Canndescent is a cannabis company. It grows and sells weed. Adrian Sedlin, a graduate of Harvard Business School and the founder and CEO of Canndescent, wants to make pot sophisticated.

"Call us the Courvoisier of cannabis or Hermès of cannabis. We're going after that high-end adult use," Sedlin says to Marcus Lemonis in CNBC's special episode of "The Profit," "Marijuana Millionaires," premiering Tuesday, Aug. 8 at 10 pm EST/PST.

Headquartered in Desert Hot Springs, California, Canndescent is part of a new wave of start-ups looking to capitalize on the recent law change in the state. In November 2016, California passed Proposition 64, legalizing the sale and use of marijuana for recreational purposes, which goes into effect on Jan. 1, 2018. Currently, marijuana is only legal for medical purposes.

Cannabis is also still illegal according to federal law. It's part of what stops big companies from investing in the industry. Entrepreneurs, though, like Sedlin, are enamored by the potential.

^^^^^^^^^^^^^^^^

_Task to complete_
Copy out the passage on Canndescent above word for word, in full.

_Record set_
^^^^^^^^^^^^^^^^

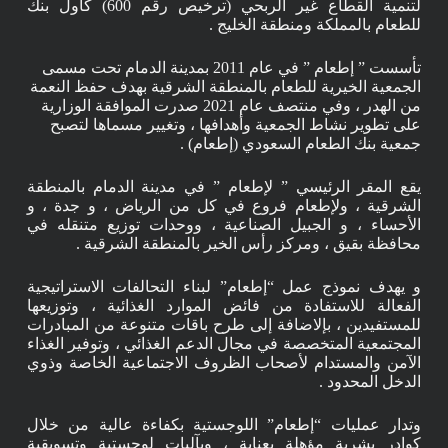
لتنمية القطاع غير الربحي (ترخيص رقم 600) كأول بنك
للطعام بالمملكة ومنطقة الخليج .
تأسست ” إطعام ” في عام 2011 بمدينة الدمام تحت مسمى
الجمعية الخيرية للطعام بالمنطقة الشرقية بهدف حفظ النعمة
من الهدر ، وفي منتصف عام 2021 صدرت الموافقة الوزارية
على تطوير نشاط الجمعية وأهدافها ، وتغيير مسماها لتصبح
جمعية بنك الطعام السعودي (إطعام) .
يقع المقر الرئيسي ” لإطعام ” في مدينة الدمام بالمنطقة
الشرقية ، ولإطعام فروع في كل من الرياض ، و جدة ، و
الأحساء ، و الجبيل الصناعية ، ووحدات توزيع متنقله في
محافظة بقيق ، ومركز رأس الخير بالمنطقة الشرقية .
و يهدف نموذج عمل “إطعام” لبناء التحالفات الاستراتيجية
الفعالة للاستفادة من فائض الموارد الغذائية ، وتوزيعها
للمستفيدين ، بإلاضافة إلى طرح باقات متنوعة من المبادرات
المجتمعية المتخصصة في مجال الدعم الغذائي ، وتوفير الغذاء
الآمن والمستدام لأصحاب الظروف الاجتماعية الخاصة وذوي
الدخل المحدود .
وتدار عمليات “إطعام” اللوجستية بكفاءة عالية من خلال
كوادر بشرية مؤهلة بعناية ، وبآليات لوجستية وتسويقية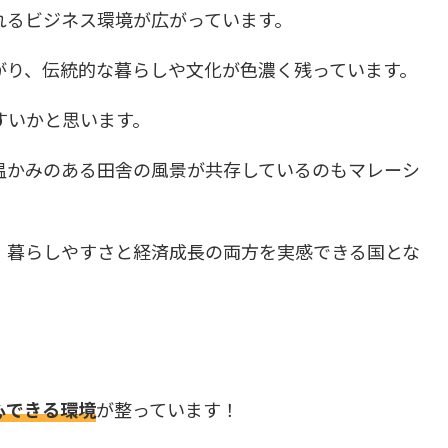
れるビジネス環境が広がっています。
がり、伝統的な暮らしや文化が色濃く残っています。
すいかと思います。
温かみのある田舎の風景が共存しているのもマレーシ
、暮らしやすさと経済成長の両方を実感できる国とな
心できる環境
が整っています！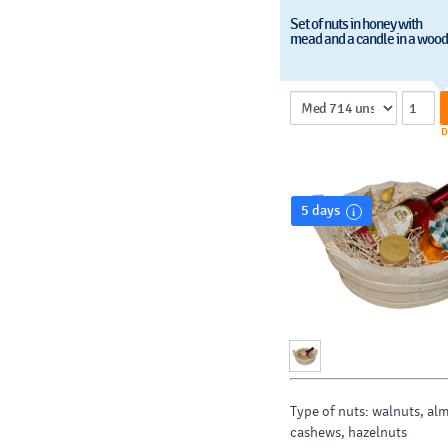
Honey weight: 3x130g
Set of nuts in honey with
mead and a candle in a woo
Dimensions: 230x60x95
Choose the type of nuts, t
honey and we will prepare
product for you.
D
5 days
Type of nuts: walnuts, al
cashews, hazelnuts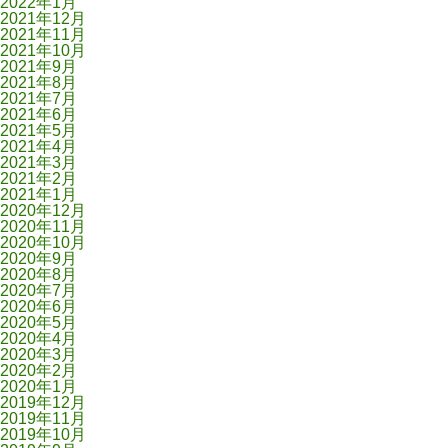
2022年1月
2021年12月
2021年11月
2021年10月
2021年9月
2021年8月
2021年7月
2021年6月
2021年5月
2021年4月
2021年3月
2021年2月
2021年1月
2020年12月
2020年11月
2020年10月
2020年9月
2020年8月
2020年7月
2020年6月
2020年5月
2020年4月
2020年3月
2020年2月
2020年1月
2019年12月
2019年11月
2019年10月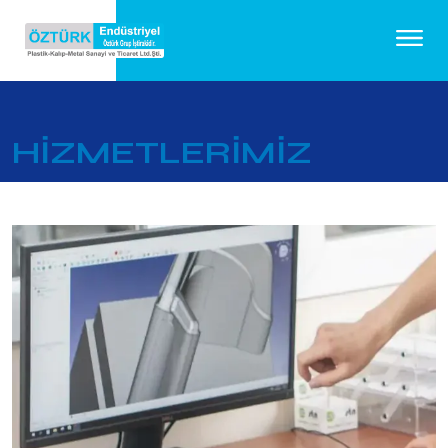
HİZMETLERİMİZ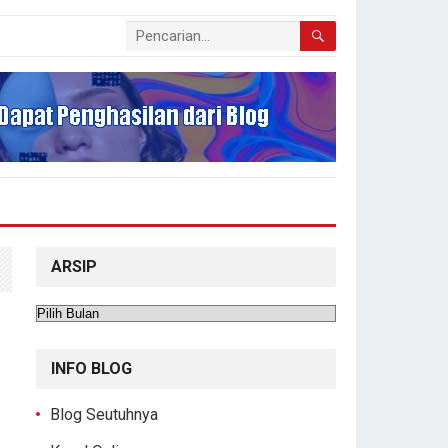
ARSIP
Arsip
INFO BLOG
Blog Seutuhnya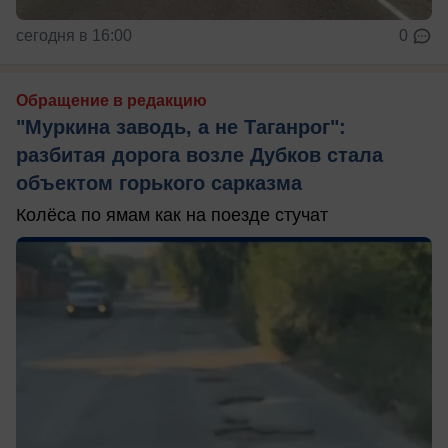
сегодня в 16:00
0
Обращение в редакцию
"Муркина заводь, а не Таганрог":
разбитая дорога возле Дубков стала
объектом горького сарказма
Колёса по ямам как на поезде стучат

^^^^^^^^^^^^^^^^

_Solution for this problem_
Canndescent is a cannabis company. It grows and sells weed. Adrian Sedlin, a graduate of Harvard Business School and the founder and CEO of Canndescent, wants to make pot sophisticated.

"Call us the Courvoisier of cannabis or Hermès of cannabis. We're going after that high-end adult use," Sedlin says to Marcus Lemonis in CNBC's special episode of "The Profit," "Marijuana Millionaires," premiering Tuesday, Aug. 8 at 10 pm EST/PST.

Headquartered in Desert Hot Springs, California, Canndescent is part of a new wave of start-ups looking to capitalize on the recent law change in the state. In November 2016, California passed Proposition 64, legalizing the sale and use of marijuana for recreational purposes, which goes into effect on Jan. 1, 2018. Currently, marijuana is only legal for medical purposes.

Cannabis is also still illegal according to federal law. It's part of what stops big companies from investing in the industry. Entrepreneurs, though, like Sedlin, are enamored by the potential.